→ **TEXT SECTION**:
=== Begin Enclosure ===

Monday, June 8, 2009

June 8, 2009 ~ He is in a better place ~



Saturday I had to meet my dad out this side of Sheridan. While I was out that way I decided to go on down to Pine Bluff to the cemetery where one of my best friends was buried. He passed away 3 and a half years ago. It just doesn't seem possible that he's been gone that long. The last time I went out there was 6 months after he died. It was gut wrenching so I haven't been back. That was 2.5 years ago, so I felt I needed to go and try again. I didn't expect it to hit me as hard but on the way I started thinking about Brian and remembering all the funny stuff and fun times we had and I cried the whole way out there. It was a beautiful day so I just sat out by his grave for a while. I cried and prayed and laughed at some of the memories. I met Brian at work when I started working at AML. He was one of our IT guys. He was one of the most intelligent people I have ever known, although you could never tell it by looking at him. He was hilarious and always making some sort of joke. He was placed in my life during one of the most difficult times...my divorce. He let me cry on his shoulder and let me vent and was always there with some joke to make me laugh. He put up with people showing up at his house threatening him over me (Dwight's friends) and never blinked an eye about being my friend. He was an amazing person and I miss him dearly. He will always have a huge place in my heart and I can't wait to meet him again one day. His tombstone says "A Friend To All" and that is so true! Rest in Peace Brian ~I miss you~






Monday, June 1, 2009

June 1, 2009 ~ P.S ~

I had a dream about Adam Lambert last night. WHAT?!?!?!? Yeah, I did. He was my friend and I was watching him cut hair. I'm not completely sure, but I think I have a secret crush on him. I mean, I have the obvious crush on Kris Allen...he's precious...but yeah, secret crush on Adam. It's really weird.

=== End Enclosure ===

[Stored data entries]
=== Begin Enclosure ===

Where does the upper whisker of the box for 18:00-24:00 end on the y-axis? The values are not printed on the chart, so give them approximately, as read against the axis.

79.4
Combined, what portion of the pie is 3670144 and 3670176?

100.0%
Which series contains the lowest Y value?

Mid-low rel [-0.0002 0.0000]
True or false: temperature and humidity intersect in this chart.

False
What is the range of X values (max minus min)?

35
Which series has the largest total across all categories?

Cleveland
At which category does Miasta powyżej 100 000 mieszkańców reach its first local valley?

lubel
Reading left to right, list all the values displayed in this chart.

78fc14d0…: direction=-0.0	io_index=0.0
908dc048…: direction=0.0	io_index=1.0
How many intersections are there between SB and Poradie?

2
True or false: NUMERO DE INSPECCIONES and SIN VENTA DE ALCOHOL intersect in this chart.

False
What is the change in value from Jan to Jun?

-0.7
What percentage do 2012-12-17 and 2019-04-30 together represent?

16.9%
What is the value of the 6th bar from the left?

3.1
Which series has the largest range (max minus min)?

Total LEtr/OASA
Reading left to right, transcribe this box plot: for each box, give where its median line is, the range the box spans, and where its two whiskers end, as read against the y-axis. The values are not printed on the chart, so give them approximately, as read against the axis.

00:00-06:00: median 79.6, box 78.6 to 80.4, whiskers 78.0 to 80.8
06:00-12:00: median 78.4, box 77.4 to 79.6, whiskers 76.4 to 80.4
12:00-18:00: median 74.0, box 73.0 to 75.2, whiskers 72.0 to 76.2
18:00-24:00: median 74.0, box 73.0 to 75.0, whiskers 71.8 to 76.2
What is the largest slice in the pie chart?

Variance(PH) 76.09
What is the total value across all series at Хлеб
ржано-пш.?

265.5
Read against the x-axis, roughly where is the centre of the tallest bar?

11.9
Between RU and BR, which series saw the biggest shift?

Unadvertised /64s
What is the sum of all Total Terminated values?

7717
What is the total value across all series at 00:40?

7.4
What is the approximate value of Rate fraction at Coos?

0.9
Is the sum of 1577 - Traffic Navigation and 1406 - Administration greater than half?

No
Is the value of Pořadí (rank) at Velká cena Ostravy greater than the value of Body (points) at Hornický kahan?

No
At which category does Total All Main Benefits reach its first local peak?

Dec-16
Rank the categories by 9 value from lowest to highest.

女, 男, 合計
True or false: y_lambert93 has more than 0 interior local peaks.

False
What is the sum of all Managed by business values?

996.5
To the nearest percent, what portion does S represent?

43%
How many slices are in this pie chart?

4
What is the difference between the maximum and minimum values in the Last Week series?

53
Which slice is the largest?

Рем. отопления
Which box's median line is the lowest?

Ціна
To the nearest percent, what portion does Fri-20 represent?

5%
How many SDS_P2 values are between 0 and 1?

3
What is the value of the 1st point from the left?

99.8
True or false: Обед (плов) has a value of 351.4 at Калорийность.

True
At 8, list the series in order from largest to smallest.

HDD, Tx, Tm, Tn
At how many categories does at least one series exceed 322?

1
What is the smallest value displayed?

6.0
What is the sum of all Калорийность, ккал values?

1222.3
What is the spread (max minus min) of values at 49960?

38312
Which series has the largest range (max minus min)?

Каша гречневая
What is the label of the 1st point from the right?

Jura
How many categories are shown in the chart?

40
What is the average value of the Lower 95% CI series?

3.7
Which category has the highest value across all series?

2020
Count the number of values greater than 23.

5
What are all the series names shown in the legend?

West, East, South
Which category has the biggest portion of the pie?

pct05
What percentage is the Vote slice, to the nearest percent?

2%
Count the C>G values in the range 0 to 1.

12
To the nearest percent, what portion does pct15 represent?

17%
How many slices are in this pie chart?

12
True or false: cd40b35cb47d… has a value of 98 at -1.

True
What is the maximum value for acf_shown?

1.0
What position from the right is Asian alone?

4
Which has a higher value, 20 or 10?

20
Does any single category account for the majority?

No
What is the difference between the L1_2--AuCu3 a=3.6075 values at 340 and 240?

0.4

=== End Enclosure ===

→ **TASK PROMPT**: Please reproduce a passage from the blog entries above word for word, beginning at the words "Monday, June 1, 2009" and stopping after "It's really weird.".

→ **WRITTEN RESPONSE**:
Monday, June 1, 2009

June 1, 2009 ~ P.S ~

I had a dream about Adam Lambert last night. WHAT?!?!?!? Yeah, I did. He was my friend and I was watching him cut hair. I'm not completely sure, but I think I have a secret crush on him. I mean, I have the obvious crush on Kris Allen...he's precious...but yeah, secret crush on Adam. It's really weird.